Гренадер стукнул кулаком по столику и прибавил:
– Здесь все имеют право играть на трубе, и если другие молчат, как бараны, я не буду молчать. Я заплатил, – громогласно закончил он, – и буду играть на трубе.
* * *Но обвинительная речь несчастного силача оказалась прерванной, поскольку Арокле, разложив по накрытым столам в сквере несколько тарелок, на которые что-то было положено, выдал, как это всегда бывало в часы приема пищи, мрачную шутку:
– Кушать подано.
Тем не менее – хотя почти все постояльцы были люди веселые и понимали шутки, – гости прошли в сквер, ведя любезные беседы, и расселись за столы. Из темного окна Дирекции синьор Афрагола с беспокойством следил за лицами постояльцев; не слыша протестов, он перевел дух и, просунувшись в окошко, выходившее на кухню, сказал:
– Кажется, пронесло.
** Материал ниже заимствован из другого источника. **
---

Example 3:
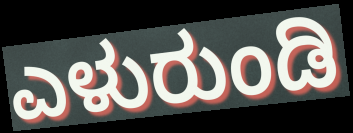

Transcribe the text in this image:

ಎಳುರುಂಡಿ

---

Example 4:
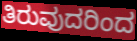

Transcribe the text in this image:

ತಿರುವುದರಿಂದ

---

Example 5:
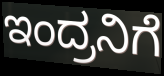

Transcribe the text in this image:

ಇಂದ್ರನಿಗೆ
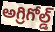
అగ్రిగోల్డ్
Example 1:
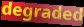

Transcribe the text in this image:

degraded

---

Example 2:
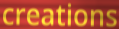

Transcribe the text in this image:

creations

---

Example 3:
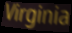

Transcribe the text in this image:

Virginia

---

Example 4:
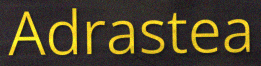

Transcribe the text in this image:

Adrastea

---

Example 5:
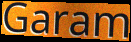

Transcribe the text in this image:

Garam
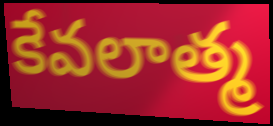
కేవలాత్మ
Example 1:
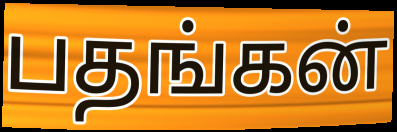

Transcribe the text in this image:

பதங்கன்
Смелее! Давайте картошку и…
Но тут он подпрыгнул. Послышался голос силача-гренадера, который кричал:
– Арокле!
Арокле, красный как рак, сделал вид, что не слышит проклятого имени.
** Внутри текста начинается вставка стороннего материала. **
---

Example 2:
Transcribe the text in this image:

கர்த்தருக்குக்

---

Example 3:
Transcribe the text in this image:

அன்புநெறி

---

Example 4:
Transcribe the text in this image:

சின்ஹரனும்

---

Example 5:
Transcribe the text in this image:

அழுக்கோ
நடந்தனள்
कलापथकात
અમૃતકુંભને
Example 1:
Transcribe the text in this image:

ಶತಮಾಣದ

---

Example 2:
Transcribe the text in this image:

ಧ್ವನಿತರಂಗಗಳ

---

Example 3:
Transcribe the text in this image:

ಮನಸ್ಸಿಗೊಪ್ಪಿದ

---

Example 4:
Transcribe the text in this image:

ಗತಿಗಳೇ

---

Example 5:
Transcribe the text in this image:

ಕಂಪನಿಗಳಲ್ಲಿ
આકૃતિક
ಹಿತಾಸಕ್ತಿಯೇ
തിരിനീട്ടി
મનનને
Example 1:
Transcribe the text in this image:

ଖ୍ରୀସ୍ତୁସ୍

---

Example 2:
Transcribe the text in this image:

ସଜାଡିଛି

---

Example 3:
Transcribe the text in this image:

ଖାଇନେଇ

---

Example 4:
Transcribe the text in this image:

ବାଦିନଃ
– Этот бифштекс, – ревел сварливый атлет, – это вчерашнее отварное мясо!
– Могу поклясться жизнью… – начал официант.
– Не клянись! – заорал силач. – Меня одурачили. Потому что если бы вы в своем рекламном проспекте написали, что здесь кормят отвратительными бифштексами, я бы поехал в другое место.
– Но неужели вы думаете, – заметил Арокле, – что мы могли напечатать такое?
Синьор Афрагола, сидя в темной комнате, кусал себе руки, чтобы заглушить рыдания. А силач-гренадер продолжал:
– Это же конина…
– Синьор, – неожиданно вмешался обедавший за соседним столом старик, – нас всех от вас тошнит. Вы прекратите когда-нибудь? Не нравится вам этот пансионат, уезжайте себе, мы только порадуемся!
Силач-гренадер посинел. Он повернулся к Джедеоне и прошептал:
– Это как раз тот, кто присвоил трубу: Джанни Джанни! Не смотрите! Он напрашивается на дуэль со мной…
Он уткнулся взглядом в тарелку и больше не протестовал. Но Джанни Джанни – внешность которого напоминала Леонардо да Винчи, только потолще, пониже ростом, без бороды, помоложе, словом – ничего общего с Леонардо да Винчи, – продолжал, обращаясь к окружающим:
– Он уже полчаса мучает нас своими жалобами. И каждый день одно и то же! Но надо же иметь уважение к другим постояльцам! Склочник! Скандалист! Форменный…
Тут из-за стола силача-гренадера прокричал молодой человек, занимавший правое бедро:
– Да сами вы скандалист порядочный! Сколько можно? Молчали бы уж! Давайте пообедаем мирно и спокойно!
Джанни Джанни замолк. Но другой молодой человек, который в ансамбле обычно располагался на затылке силача-гренадера, сказал коллеге с правого бедра:
– Чего ты вмешиваешься в чужие разговоры?
– Он поступает, как ему заблагорассудится, – воскликнул молодой человек с левой руки, – и это его дело.
– Гадюка!
– Гюрза!
– Змея занзибарская!
Полетели тарелки, и вскоре группа силача-гренадера превратилась в человеческое месиво, где щуплые молодые люди славно друг друга мутузили; в конце концов силач-гренадер взял всех на руки, вдобавок поставил на подбородок для равновесия бутылку вина и сказал, вставая:
– А сейчас сочтемся.
В этот момент сильный порыв ветра встряхнул листья на деревьях, подхватил и понес салфетки, вспыхнули две или три молнии, послышался удар грома, похожий на выстрел из пушки, и в то же мгновение на сквер обрушился сильнейший ливень.
Началась суматоха. Все отдыхающие бросились в помещение с тарелками в руках; Арокле остался сражаться со стихией, чтобы хоть что-нибудь спасти. Он встряхивал салфетки, переворачивал корзинки с хлебом и бутылки, смотрел под столы.
– Всё съели? – спросила посудомойка, высунувшись из окна кухни с алчными глазами.
– Всё! – рявкнул официант. – До последней корочки хлеба!
* * *Вестибюль гостиницы напоминал лагерь.